11 | Engrenage
Jeudi 9 Septembre - Ancienne adresse Istok
Il paraît que « vouloir c'est pouvoir ».
La personne qui a écrit ce proverbe a dû se gourer quelque part. Croire qu'il suffit de vouloir une chose pour la réaliser, si ce n'est pas se foutre de nous je ne sais pas ce que c'est.
Prenons un exemple. Là je veux être au bord de la mer les pieds dans l'eau, pourtant je me dirige vers mon ancienne adresse, lieu où j'ai juré de ne plus jamais remettre les pieds. Autant dire que seul mon enthousiasme est à marée basse.
D'aucun diraient que c'est à cause de mon entêtement, soit mon trait de caractère le plus évident, admettons. Quand tu t'enfonces avec persévérance sur le mauvais chemin, à moins d'être complètement stupide, tu sais que le pire s'amplifie à chaque lendemain.

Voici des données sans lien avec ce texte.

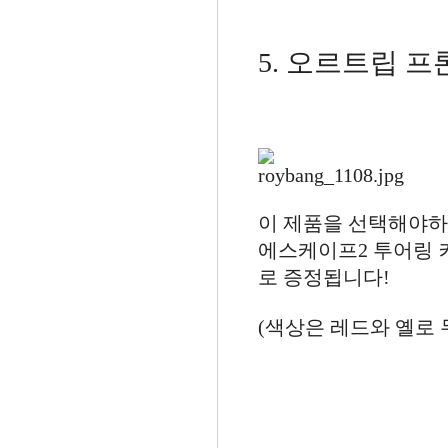
5. 오르트립 
이 제품을 선택해야하
에스케이프2 투어링 
로 증정됩니다!
(색상은 레드와 옐로 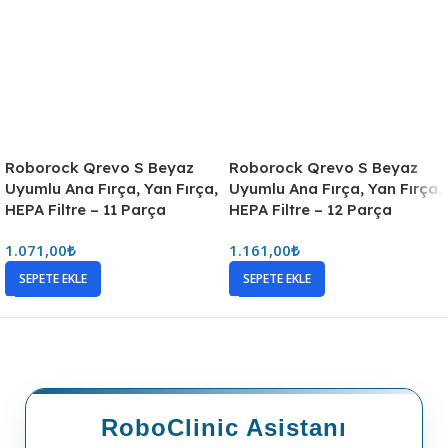
Roborock Qrevo S Beyaz
Roborock Qrevo S Beyaz
Uyumlu Ana Fırça, Yan Fırça,
Uyumlu Ana Fırça, Yan Fırça,
HEPA Filtre – 11 Parça
HEPA Filtre – 12 Parça
1.071,00
₺
1.161,00
₺
SEPETE EKLE
SEPETE EKLE
RoboClinic Asistanı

C'est un peu comme une courbe exponentielle.
Connerie que multiplie le temps égale "ça va mal se finir". Là c'est un adage sincère, aucune erreur possible, très clair.
Et mon téléphone qui n'arrête pas de vibrer alors que je ne peux pas décrocher.
A croire qu'Eduardo a un don d'ubiquité ou alors juste le don de mal choisir son timing. Non. A coup sûr c'est César qui lui a demandé de m'appeler pour vérifier à quel point je suis fâchée.
Extrêmement, si vous voulez savoir. Qu'il ait encore osé mentionner mon père va au-delà de tout ce que je l'en croyais capable. Il y a des mots qui résonnent comme des séismes, pourtant il ne s'est pas gêné.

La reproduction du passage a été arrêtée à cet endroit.